The Commissioner must next consider whether this eligible employment arrangement was altered in a material way or renewed between 7.30 pm on 8 May 2012 and 30 September 2012.
Paragraph 11.10 of the Fringe benefits tax: a guide for employees provides guidance on when an employment arrangement is considered to be altered in a material way or renewed:
Material variation or renewal of employment arrangement
A material variation occurs when fundamental changes are made to the employment arrangement.
For the purposes of the transitional rules, an annual salary review is not a material variation to an employment arrangement. Changes to an employment arrangement to reflect other annual adjustments, such as the food component of a LAFHA, do not constitute a material variation.
In the case of promotions, it will be a matter of fact, depending on the circumstances of each case - for example, if an employee is promoted and the underlying terms of their employment arrangement do not change, there has not been a material variation in the employment arrangement. However, if there are fundamental differences to the employment arrangement arising from the promotion, the employment arrangement has been the subject of a material variation.

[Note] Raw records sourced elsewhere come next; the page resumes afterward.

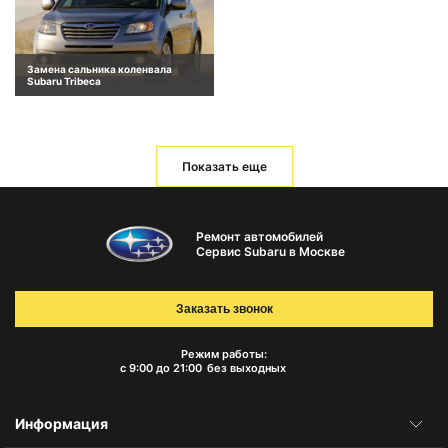
Замена сальника коленвала
Subaru Tribeca
Показать еще
Ремонт автомобилей
Сервис Subaru в Москве
Заказать звонок
Режим работы:
с 9:00 до 21:00
без выходных
Информация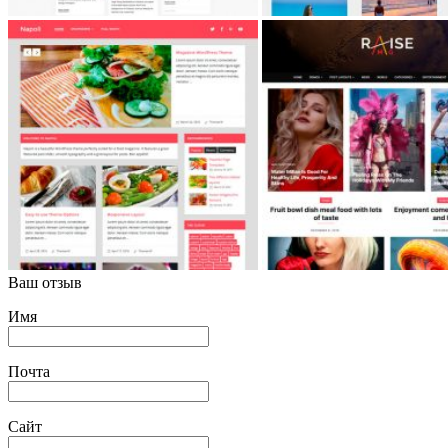
Ваш отзыв
Имя
Почта
Сайт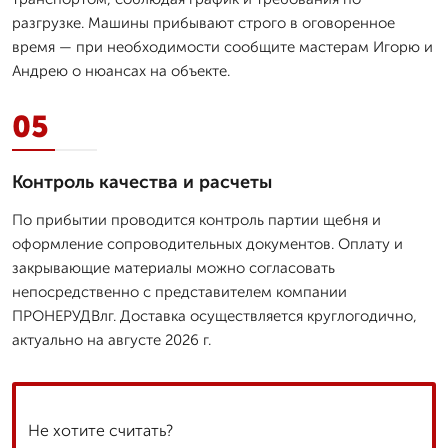
разгрузке. Машины прибывают строго в оговоренное
время — при необходимости сообщите мастерам Игорю и
Андрею о нюансах на объекте.
05
Контроль качества и расчеты
По прибытии проводится контроль партии щебня и
оформление сопроводительных документов. Оплату и
закрывающие материалы можно согласовать
непосредственно с представителем компании
ПРОНЕРУДВлг. Доставка осуществляется круглогодично,
актуально на августе 2026 г.
Не хотите считать?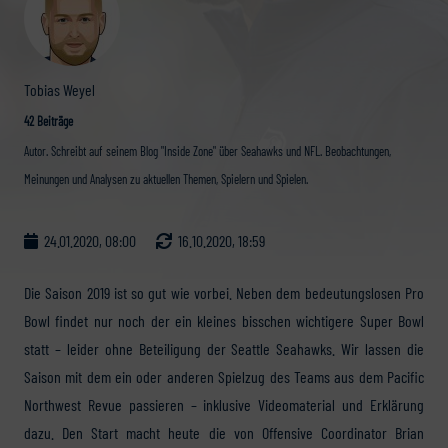
Tobias Weyel
42 Beiträge
Autor. Schreibt auf seinem Blog "Inside Zone" über Seahawks und NFL. Beobachtungen,
Meinungen und Analysen zu aktuellen Themen, Spielern und Spielen.
24.01.2020, 08:00
16.10.2020, 18:59
Die Saison 2019 ist so gut wie vorbei. Neben dem bedeutungslosen Pro
Bowl findet nur noch der ein kleines bisschen wichtigere Super Bowl
statt – leider ohne Beteiligung der Seattle Seahawks. Wir lassen die
Saison mit dem ein oder anderen Spielzug des Teams aus dem Pacific
Northwest Revue passieren – inklusive Videomaterial und Erklärung
dazu. Den Start macht heute die von Offensive Coordinator Brian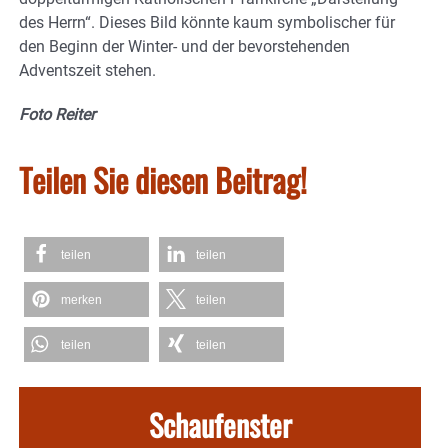
des Herrn“. Dieses Bild könnte kaum symbolischer für
den Beginn der Winter- und der bevorstehenden
Adventszeit stehen.
Foto Reiter
Teilen Sie diesen Beitrag!
teilen
teilen
merken
teilen
teilen
teilen
Schaufenster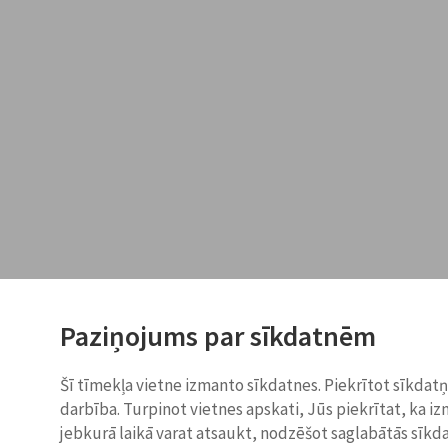
Paziņojums par sīkdatnēm
Šī tīmekļa vietne izmanto sīkdatnes. Piekrītot sīkdat
darbība. Turpinot vietnes apskati, Jūs piekrītat, ka i
jebkurā laikā varat atsaukt, nodzēšot saglabātās sīkd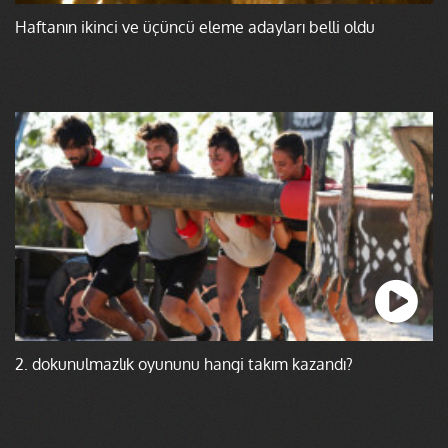
Haftanın ikinci ve üçüncü eleme adayları belli oldu
2. dokunulmazlık oyununu hangi takım kazandı?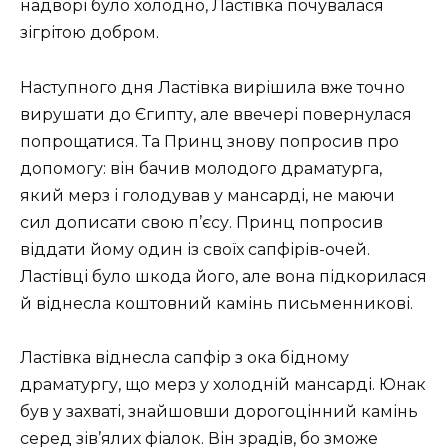
надворі було холодно, Ластівка почувалася
зігрітою добром.
Наступного дня Ластівка вирішила вже точно
вирушати до Єгипту, але ввечері повернулася
попрощатися. Та Принц знову попросив про
допомогу: він бачив молодого драматурга,
який мерз і голодував у мансарді, не маючи
сил дописати свою п’єсу. Принц попросив
віддати йому один із своїх сапфірів-очей.
Ластівці було шкода його, але вона підкорилася
й віднесла коштовний камінь письменникові.
Ластівка віднесла сапфір з ока бідному
драматургу, що мерз у холодній мансарді. Юнак
був у захваті, знайшовши дорогоцінний камінь
серед зів’ялих фіалок. Він зрадів, бо зможе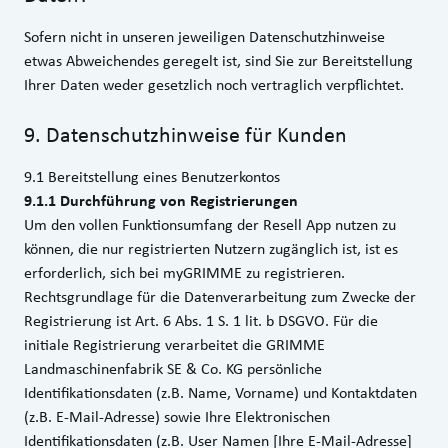
Sofern nicht in unseren jeweiligen Datenschutzhinweise
etwas Abweichendes geregelt ist, sind Sie zur Bereitstellung
Ihrer Daten weder gesetzlich noch vertraglich verpflichtet.
9
.
Datenschutzhinweise für Kunden
9.1 Bereitstellung eines Benutzerkontos
9.1.1 Durchführung von Registrierungen
Um den vollen Funktionsumfang der Resell App nutzen zu
können, die nur registrierten Nutzern zugänglich ist, ist es
erforderlich, sich bei myGRIMME zu registrieren.
Rechtsgrundlage für die Datenverarbeitung zum Zwecke der
Registrierung ist Art. 6 Abs. 1 S. 1 lit. b DSGVO. Für die
initiale Registrierung verarbeitet die GRIMME
Landmaschinenfabrik SE & Co. KG persönliche
Identifikationsdaten (z.B. Name, Vorname) und Kontaktdaten
(z.B. E-Mail-Adresse) sowie Ihre Elektronischen
Identifikationsdaten (z.B. User Namen [Ihre E-Mail-Adresse]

Where an employer formally extends the employee's secondment period, through issuing a new contract or by letter confirming an extension to a current arrangement, that would constitute a material variation or renewal of an eligible employment arrangement.

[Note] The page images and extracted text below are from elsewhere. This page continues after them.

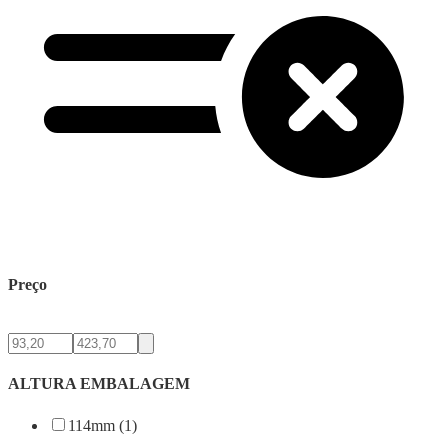
Preço
ALTURA EMBALAGEM
114mm (1)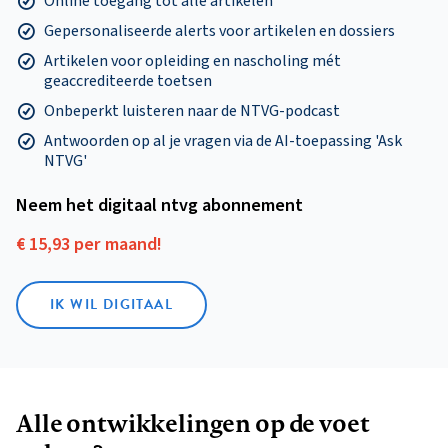
Online toegang tot alle artikelen
Gepersonaliseerde alerts voor artikelen en dossiers
Artikelen voor opleiding en nascholing mét
geaccrediteerde toetsen
Onbeperkt luisteren naar de NTVG-podcast
Antwoorden op al je vragen via de AI-toepassing 'Ask
NTVG'
Neem het digitaal ntvg abonnement
€ 15,93 per maand!
IK WIL DIGITAAL
Alle ontwikkelingen op de voet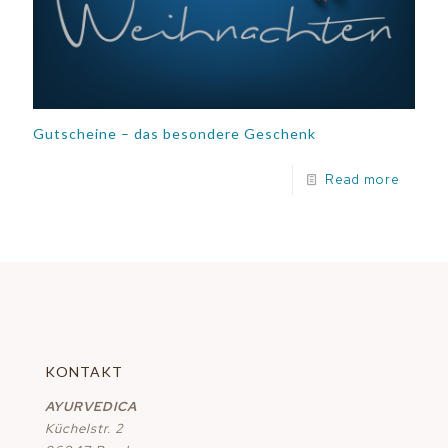
Gutscheine – das besondere Geschenk
Read more
KONTAKT
AYURVEDICA
Küchelstr. 2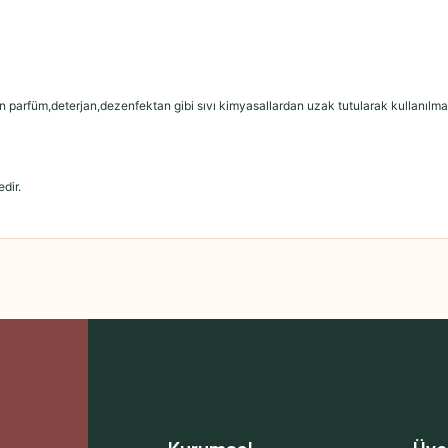
n parfüm,deterjan,dezenfektan gibi sıvı kimyasallardan uzak tutularak kullanılması
dir.
 yetersiz gördüğünüz noktaları öneri formunu kullanarak tarafımıza iletebilirsini
Bu ürüne ilk yorumu siz yapın!
Yorum Yaz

The Commissioner has determined above that the employee was covered by an eligible employment arrangement, as at 7.30 pm on 8 May 2012.
During the period between 7.30 pm on 8 May 2012 and 30 September 2012 the only change in circumstance occurred on 29 May 2012 when final approval of the employee's deferral of the commencement date of the position until early 2013 was granted.

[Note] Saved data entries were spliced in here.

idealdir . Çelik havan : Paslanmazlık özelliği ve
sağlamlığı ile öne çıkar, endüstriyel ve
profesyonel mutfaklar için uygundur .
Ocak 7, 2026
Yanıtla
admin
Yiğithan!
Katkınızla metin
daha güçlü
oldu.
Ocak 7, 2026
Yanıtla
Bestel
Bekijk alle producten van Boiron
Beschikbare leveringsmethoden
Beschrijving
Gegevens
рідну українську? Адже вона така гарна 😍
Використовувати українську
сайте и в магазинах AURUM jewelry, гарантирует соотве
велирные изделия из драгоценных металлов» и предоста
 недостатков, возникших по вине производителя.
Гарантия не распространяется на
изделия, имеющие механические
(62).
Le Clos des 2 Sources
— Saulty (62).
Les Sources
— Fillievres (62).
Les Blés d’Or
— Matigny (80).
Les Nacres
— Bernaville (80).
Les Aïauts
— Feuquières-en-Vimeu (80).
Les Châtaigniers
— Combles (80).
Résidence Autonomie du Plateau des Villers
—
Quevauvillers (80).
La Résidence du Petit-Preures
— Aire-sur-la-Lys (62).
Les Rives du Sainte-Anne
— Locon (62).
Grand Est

Therefore, the only change to the employee's circumstances during this period was that the commencement date of the position was confirmed.
Such a change does not constitute a fundamental change to your commitment to pay an 'accommodation allowance' to the employee for the two year period.
Therefore, it is concluded that the employee was covered by an eligible employment arrangement as at 7.30 pm on 8 May 2012 and that arrangement was not materially varied or renewed during the entire period staring at 7.30 pm on 8 May 2012 and ending on 30 September 2012.
Conclusion
As the employee is neither a temporary or a foreign resident and had an eligible employment arrangement in place as at 7.30 pm on 8 May 2012 and as that arrangement was not materially varied or renewed during the entire period starting at 7.30 pm on 8 May 2012 and ending on 30 September 2012, the transitional rules at section 27 of the Tax Laws Amendment (2012 Measures No. 4) Act 2012 will apply in the calculation of the taxable value of the LAFHA fringe benefit, being the 'accommodation allowance', provided to the employee by you for the period up to 30 June 2014.
Under the transitional provisions paragraph 31C(a) and section 31D are disregarded. therefore, for the period up until 30 June 2014, subsection 31(2) can be used to calculate the taxable value of the living-away-from-home fringe benefit if:
• it is reasonable to expect the employee to resume living at the place in Australia where they usually reside at the end of the appointment; and
• the employee provides you with the relevant declarations.
At the conclusion of the transitional period on 30 June 2014, it will no longer be possible to use subsection 31(2) to calculate the taxable value of the allowance as the requirements of sections 31C(about maintaining an Australian home) and 31D (the 12 month limit) will not be met.